### Testo selezionato
Con l’odierna decisione in oggetto, l’Arbitro per le Controversie Finanziarie (ACF) ha riaffermato:

  • l’inadeguatezza della profilatura unica, nel caso di più cointestatari del rapporto. Nel caso di specie, risultava versato in atti un unico questionario MiFID, compilato al momento del rinnovo del contratto – quadro, riferito a entrambi i titolari del rapporto, che attribuiva a questi ultimi un profilo di rischio medio e un’esperienza finanziaria media. Le risposte ivi fornite denotavano un obiettivo di investimento prudente, segnatamente volto a “Proteggere nel tempo il capitale investito e ricevere flussi di cassa periodici (cedole dividendi) anche contenuti costanti e prevedibili”, nonché una disponibilità a sopportare perdite riguardanti “solo una piccola parte del mio/nostro capitale investito”: circostanze ambedue incompatibili con investimenti (oltretutto, plurimi) di tipo azionario. Il Collegio rileva, peraltro, come la stessa metodologia di profilatura, seguita nel caso di specie, fosse evidentemente affetta da criticità, in quanto contestualmente riferita a due soggetti ed essendo, quindi, inidonea a rilevare, in modo specifico, le caratteristiche e le esigenze di ciascuno degli investitori. In tal guisa, viene richiamato l’orientamento arbitrale, ormai consolidato, per cui, in linea con quanto previsto dagli orientamenti ESMA del 15 giugno 2012, in materia di requisiti di adeguatezza (richiamati successivamente anche nelle linee  guida  dell’ABI del marzo 2014), in caso di rapporti cointestati, l’Intermediario, in mancanza di un diverso accordo tra i cointestatari, debba profilare ciascuno di essi separatamente e, poi, svolgere la relativa valutazione di adeguatezza o appropriatezza tenendo conto del profilo “più conservativo”[1]

 

  • Nella valutazione di adeguatezza deve rientrare anche l’accertamento di un eventuale eccesso di concentrazione di strumenti finanziari, della stessa tipologia. Nel caso oggetto di ricorso, le operazioni di investimento contestate, a giudizio dell’ACF, devono considerarsi “complessivamente inadeguate” anche in ragione dell’eccesso di concentrazione di strumenti finanziari emessi dalla Banca, nel dossier titoli dei soggetti ricorrenti. Senza soluzione di continuità con il proprio costante orientamento[2], il Collegio afferma come, a prescindere dalla qualificazione del servizio prestato, un inadempimento dell’Intermediario resistente emergesse con riferimento a tutte le operazioni complessivamente considerate, dalla concentrazione degli investimenti di parte ricorrente in titoli azionari dello stesso Intermediario e dalla mancata diversificazione del portafoglio titoli, che costituiscono indice sintomatico di una strategia d’investimento “suggerita” dal resistente, per favorire il collocamento di strumenti da esso stesso emessi, in evidente contrasto con l’interesse del cliente. Al contempo, è evidente che l’Intermediario, per adempiere al meglio il proprio incarico, avrebbe dovuto diligentemente valutare l’adeguatezza non solo delle singole operazioni, ma anche dell’investimento complessivamente effettuato da parte ricorrente, essendo “di chiara evidenza che un dossier titoli composto per la sua interezza di titoli illiquidi è – potrebbe dirsi – di per sé strutturalmente inadeguato”. In presenza di una situazione di elevata concentrazione, è obbligo dell’Intermediario non solo segnalare il livello di concentrazione (ottenendo, quindi, l’eventuale autorizzazione del cliente a eseguire, comunque, l’operazione), ma anche “sconsigliare (piuttosto che raccomandare) l’operazione, in quanto non adeguata[3]. Né può sottacersi che la corretta profilatura dello strumento si pone come necessario presupposto logico della valutazione di adeguatezza, in quanto l’Intermediario solo avendo preventivamente dato una valutazione al prodotto e, in particolare, ai rischi a questo sottesi, può valutare se lo stesso sia adatto al profilo di rischio del cliente.

### Da fare
Rispondi per favore a queste domande sul testo selezionato:
1. Quale profilo di rischio attribuiva ai titolari l'unico questionario MiFID agli atti?
2. Di quale data sono gli orientamenti ESMA sui requisiti di adeguatezza citati?
3. Chi aveva emesso gli strumenti finanziari concentrati in eccesso nel dossier titoli dei ricorrenti?

### Dati registrati
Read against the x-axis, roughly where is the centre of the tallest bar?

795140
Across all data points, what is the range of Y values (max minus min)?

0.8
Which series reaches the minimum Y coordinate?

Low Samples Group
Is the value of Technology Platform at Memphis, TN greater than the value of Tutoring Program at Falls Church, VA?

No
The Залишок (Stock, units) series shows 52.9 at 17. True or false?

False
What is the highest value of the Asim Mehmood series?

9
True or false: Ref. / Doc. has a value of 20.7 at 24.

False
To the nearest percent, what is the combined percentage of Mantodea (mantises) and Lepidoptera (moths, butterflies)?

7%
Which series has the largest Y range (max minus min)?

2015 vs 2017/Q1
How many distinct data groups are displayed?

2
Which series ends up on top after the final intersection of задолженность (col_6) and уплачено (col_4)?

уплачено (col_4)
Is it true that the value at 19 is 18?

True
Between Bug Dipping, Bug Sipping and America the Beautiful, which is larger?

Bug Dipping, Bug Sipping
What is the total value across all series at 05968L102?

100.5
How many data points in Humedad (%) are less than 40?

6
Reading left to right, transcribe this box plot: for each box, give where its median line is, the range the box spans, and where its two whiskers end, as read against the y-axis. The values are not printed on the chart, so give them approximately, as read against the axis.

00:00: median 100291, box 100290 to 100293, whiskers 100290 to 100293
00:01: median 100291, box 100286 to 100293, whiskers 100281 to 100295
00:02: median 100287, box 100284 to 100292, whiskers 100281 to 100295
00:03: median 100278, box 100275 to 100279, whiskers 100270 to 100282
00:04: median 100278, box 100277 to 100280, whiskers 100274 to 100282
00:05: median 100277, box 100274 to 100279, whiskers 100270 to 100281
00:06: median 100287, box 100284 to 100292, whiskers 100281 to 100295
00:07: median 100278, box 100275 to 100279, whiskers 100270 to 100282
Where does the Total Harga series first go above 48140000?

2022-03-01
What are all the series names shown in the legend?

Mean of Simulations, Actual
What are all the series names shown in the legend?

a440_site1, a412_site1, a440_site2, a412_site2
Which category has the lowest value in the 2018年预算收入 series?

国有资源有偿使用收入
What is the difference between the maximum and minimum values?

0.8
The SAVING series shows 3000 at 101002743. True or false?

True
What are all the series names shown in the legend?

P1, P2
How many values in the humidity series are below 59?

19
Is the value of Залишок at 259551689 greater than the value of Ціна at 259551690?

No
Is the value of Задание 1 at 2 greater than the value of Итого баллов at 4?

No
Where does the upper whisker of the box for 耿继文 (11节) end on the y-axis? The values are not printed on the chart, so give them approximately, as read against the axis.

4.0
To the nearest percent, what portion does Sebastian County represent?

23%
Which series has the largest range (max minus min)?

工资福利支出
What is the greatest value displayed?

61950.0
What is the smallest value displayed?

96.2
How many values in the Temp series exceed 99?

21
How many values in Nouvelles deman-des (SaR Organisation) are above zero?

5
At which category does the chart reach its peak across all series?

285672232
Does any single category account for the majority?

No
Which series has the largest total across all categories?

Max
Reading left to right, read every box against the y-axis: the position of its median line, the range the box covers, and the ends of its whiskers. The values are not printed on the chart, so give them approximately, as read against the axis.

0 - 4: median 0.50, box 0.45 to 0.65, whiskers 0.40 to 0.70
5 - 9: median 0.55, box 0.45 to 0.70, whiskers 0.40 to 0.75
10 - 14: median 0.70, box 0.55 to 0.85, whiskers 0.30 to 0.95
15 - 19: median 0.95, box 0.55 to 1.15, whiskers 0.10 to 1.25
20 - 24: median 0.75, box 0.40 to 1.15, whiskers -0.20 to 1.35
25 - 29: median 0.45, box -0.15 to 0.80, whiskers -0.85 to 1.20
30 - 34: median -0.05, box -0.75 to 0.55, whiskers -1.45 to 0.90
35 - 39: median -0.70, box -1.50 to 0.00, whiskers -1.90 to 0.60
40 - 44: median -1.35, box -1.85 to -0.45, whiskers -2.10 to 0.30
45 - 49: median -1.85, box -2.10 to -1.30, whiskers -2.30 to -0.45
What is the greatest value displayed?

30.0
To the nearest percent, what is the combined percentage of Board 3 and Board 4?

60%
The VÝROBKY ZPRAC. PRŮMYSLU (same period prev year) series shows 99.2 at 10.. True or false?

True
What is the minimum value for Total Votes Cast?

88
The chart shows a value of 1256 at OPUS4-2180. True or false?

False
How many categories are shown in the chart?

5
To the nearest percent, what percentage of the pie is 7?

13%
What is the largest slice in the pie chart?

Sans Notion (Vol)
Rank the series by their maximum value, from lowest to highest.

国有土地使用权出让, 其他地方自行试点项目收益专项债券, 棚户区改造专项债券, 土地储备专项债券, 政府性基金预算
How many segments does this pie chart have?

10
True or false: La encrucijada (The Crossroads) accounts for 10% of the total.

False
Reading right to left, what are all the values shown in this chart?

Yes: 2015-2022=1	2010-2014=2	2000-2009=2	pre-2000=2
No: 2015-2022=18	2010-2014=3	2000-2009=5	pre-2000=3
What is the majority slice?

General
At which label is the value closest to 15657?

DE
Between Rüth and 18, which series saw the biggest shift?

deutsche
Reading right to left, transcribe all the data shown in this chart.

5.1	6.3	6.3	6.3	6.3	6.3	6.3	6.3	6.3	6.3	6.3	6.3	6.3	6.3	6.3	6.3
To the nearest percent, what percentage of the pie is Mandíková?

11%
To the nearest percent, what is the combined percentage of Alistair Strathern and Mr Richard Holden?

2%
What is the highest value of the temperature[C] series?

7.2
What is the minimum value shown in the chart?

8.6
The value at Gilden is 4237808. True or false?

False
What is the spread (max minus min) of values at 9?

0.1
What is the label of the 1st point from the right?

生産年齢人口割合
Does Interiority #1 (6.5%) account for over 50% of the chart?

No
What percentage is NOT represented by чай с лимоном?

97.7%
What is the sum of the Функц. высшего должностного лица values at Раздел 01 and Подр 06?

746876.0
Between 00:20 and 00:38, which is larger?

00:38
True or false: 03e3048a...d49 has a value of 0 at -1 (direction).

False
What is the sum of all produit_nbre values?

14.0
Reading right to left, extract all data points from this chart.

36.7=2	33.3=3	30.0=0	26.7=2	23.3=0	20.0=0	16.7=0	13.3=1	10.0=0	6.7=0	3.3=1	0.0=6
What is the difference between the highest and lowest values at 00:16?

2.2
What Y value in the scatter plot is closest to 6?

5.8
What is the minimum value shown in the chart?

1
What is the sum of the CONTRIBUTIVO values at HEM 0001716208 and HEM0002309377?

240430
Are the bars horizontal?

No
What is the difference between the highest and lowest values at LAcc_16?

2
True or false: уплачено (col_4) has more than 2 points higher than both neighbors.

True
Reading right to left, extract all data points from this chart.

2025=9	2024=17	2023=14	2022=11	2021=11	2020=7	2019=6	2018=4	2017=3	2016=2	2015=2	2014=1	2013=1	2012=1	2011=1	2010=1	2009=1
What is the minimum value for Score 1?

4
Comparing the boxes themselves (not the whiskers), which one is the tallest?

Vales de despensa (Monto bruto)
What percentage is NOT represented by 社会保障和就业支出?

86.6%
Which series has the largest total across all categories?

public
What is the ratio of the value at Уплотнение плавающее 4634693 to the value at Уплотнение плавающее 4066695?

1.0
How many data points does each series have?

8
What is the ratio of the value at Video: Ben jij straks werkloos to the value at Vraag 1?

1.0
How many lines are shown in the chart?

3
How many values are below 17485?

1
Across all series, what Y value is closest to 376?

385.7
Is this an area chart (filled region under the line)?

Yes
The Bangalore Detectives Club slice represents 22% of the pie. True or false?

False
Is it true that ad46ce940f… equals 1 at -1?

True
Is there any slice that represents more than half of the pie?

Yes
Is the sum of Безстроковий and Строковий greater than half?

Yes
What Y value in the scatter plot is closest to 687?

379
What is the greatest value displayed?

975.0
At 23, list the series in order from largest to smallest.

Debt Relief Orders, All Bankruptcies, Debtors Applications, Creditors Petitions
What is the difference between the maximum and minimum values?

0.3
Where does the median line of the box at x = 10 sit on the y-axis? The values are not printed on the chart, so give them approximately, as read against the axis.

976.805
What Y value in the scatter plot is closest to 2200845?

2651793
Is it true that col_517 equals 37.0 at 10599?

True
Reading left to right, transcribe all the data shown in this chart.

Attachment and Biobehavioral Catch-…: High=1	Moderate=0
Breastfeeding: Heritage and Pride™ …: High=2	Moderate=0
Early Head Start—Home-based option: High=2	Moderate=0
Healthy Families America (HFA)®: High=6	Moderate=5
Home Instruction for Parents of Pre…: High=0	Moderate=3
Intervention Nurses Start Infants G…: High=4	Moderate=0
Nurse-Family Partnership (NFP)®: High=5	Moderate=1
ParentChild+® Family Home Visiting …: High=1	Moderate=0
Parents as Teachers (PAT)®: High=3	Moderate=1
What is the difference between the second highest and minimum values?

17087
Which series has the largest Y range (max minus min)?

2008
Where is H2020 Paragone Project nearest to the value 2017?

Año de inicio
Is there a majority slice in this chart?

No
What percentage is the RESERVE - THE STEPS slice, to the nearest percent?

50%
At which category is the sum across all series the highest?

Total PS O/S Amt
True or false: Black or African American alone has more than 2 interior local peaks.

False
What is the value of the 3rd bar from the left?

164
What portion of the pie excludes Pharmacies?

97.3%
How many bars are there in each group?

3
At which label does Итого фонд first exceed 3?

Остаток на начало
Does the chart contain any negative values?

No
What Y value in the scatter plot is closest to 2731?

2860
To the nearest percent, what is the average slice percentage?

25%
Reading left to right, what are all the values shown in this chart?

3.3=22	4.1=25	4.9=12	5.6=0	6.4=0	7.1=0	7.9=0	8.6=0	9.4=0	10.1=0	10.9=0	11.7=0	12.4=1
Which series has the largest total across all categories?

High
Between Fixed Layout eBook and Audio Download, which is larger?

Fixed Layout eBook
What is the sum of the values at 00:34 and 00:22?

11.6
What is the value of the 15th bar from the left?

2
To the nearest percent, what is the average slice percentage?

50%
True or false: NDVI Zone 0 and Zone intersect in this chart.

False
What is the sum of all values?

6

### Risultato
1. Un profilo di rischio medio.
2. Del 15 giugno 2012.
3. La Banca, cioè lo stesso Intermediario.